Climate Strikers in Cornwall: Evidence from a protest survey and media analysis

Clare Saunders, Politics at the University of Exeter, Cornwall (in collaboration with Brian Doherty, Keele; and academics in 11 other cities across Europe).

Key findings

  • Greta Thunberg has been inspirational to Truro-based global climate strikers.
  • The majority of Truro-based climate strikers are aged over 20, and therefore are not actually skipping school but rather showing solidarity.
  • Women and the highly educated outnumber men and the less well educated.
  • Participants are relative novices to protests (even if they do engage in pro-environmental behaviours), who engaged with the strike in order to pressure politicians and express their views.
  • Despite being motivated to pressure politicians, the strikers have little faith in governments (or corporations) to solve climate change and they generally lack trust in political institutions.
  • The local media has not been particularly supportive of the Truro climate strikes and tends to overlook the genuine motivations of the majority of participants and over play conflictual elements.

Summary

The Swedish teenager, Greta Thunberg, can be credited with establishing a globally significant movement of climate strikers. In August 2018, Thunberg began skipping school every Friday to protest outside the Swedish parliament against government inaction on climate change. Since then, she has become famous for cogently expressing the need for governments to act rather than simply talk about the climate crisis. She has done this in TED Talks, as well as directly to governments around the world, to the European Parliament and to the United Nations Framework Convention on Climate Change conference. She is by now renowned for her outspokenness, her activism and her sustainable lifestyle, opting, for example to sail to the US rather than take a flight or a diesel-fuelled ferry. The movement that Thunberg kick-started demands rapid action on climate change, and highlights the need for intergenerational justice.


Fast forward to 15 March 2019. On that date, it was estimated that over a million school children participated in a Global Climate Strike in over 2,000 cities in 125 countries. Among the cities participating was Truro, in Cornwall. I led a team of volunteer student protest surveyors from my POC2114 Green Politics and POC3072F Politics of Protest classes to find out more about who was protesting and why. In addition, we consulted the local press to see how the protests had been reported there.

Our survey followed a version of the ‘caught in the act of protest’ survey methodology, which uses a combination of face-to-face and online surveys to collect data and allows us to make estimates about how representative our data are of the survey population. This survey turned out to be similar to many others I have surveyed: respondents to the longer online survey tended to be older, more experienced protesters and more highly educated than those who were interviewed and handed a leaflet but did not take up our invitation to complete the online survey.
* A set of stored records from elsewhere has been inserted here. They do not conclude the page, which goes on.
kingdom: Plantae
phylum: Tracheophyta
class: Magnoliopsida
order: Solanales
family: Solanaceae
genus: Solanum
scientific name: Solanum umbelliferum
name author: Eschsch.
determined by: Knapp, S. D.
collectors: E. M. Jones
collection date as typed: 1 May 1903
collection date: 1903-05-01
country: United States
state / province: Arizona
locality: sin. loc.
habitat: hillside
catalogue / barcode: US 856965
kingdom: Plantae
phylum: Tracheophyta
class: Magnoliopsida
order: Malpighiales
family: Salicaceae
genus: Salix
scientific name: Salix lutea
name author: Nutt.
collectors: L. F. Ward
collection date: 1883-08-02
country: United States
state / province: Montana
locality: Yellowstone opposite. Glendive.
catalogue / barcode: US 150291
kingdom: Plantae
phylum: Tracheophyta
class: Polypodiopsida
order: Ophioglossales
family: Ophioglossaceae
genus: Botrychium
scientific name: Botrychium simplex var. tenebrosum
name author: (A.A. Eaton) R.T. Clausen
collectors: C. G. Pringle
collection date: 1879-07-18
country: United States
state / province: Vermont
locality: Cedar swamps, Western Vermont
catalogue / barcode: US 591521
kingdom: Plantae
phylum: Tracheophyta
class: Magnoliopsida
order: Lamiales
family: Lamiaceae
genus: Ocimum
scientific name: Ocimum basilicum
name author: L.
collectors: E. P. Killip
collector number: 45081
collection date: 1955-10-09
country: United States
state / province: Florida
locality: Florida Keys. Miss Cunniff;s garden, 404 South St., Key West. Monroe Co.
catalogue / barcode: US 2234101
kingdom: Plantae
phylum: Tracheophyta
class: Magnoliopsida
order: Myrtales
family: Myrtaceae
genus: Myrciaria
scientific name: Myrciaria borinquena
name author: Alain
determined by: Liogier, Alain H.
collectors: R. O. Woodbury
Who were the Truro Global Climate Strikers? And why did they decide to skip school for the cause? We estimated 350 participants occupying the pavement and lawn outside County Hall, Truro on 15 March 2019, with the majority being over 20 years (72%) of age and female (64%). Despite around 30% of the participants being under the age of 20, over 60% had a university education. Most of the participants were relative novice protesters, although over a third were members of an environmental organisation and most of them engaged in pro-environmental behaviours (e.g. changing their diet for political, ethical or environmental reasons). The most popular motivation for attending the strike demonstration was ‘to pressure politicians’ (almost everyone surveyed agreed that this was a motivation for attending), followed by to ‘express my views’ (almost three-quarters agreed). Around two thirds of the school children there were inspired by Greta Thunberg, agreeing quite a lot or very much that ‘Greta Thunberg affected my decision to join the Climate Strike’.

Respondents have a lack of trust in businesses and governments to solve climate change, as illustrated in the following quote: “I believe that the main cause is global greed, driving the big corporations to ever more destructive ways to extract profit from our earth, irrespective of the consequences for people and planet” (61-year old male from Truro). This sits alongside their general disenchantment with political institutions.

The local press was, on the whole, fairly disparaging of the protests. There was disapproval about pupils skipping school, and disproportionate emphasis was given to an episode involving eggs being thrown at the Council offices. No one in the survey team as much as saw an egg. Rightly so, the Council is receptive to the need to ramp up action on climate change, and was dismayed to see that its efforts were not appreciated.

What next? The climate emergency is a real threat to humanity and particularly younger generations of school children. School pupils, therefore, may well be justified in skipping school to raise awareness of the urgent need for action. Local journalists might be encouraged to paint a fuller picture of the demonstrations that they survey.

The data is also used in a forthcoming book chapter Brian Doherty and Clare Saunders (2020) ‘Global Climate Strike protesters and media coverage of the protests in Truro and Manchester (UK)’, in Analicia Mejia Mesinas, Judith Bessant and Sarah Pickard (eds) When Students Protest, Rowman and Littlefield.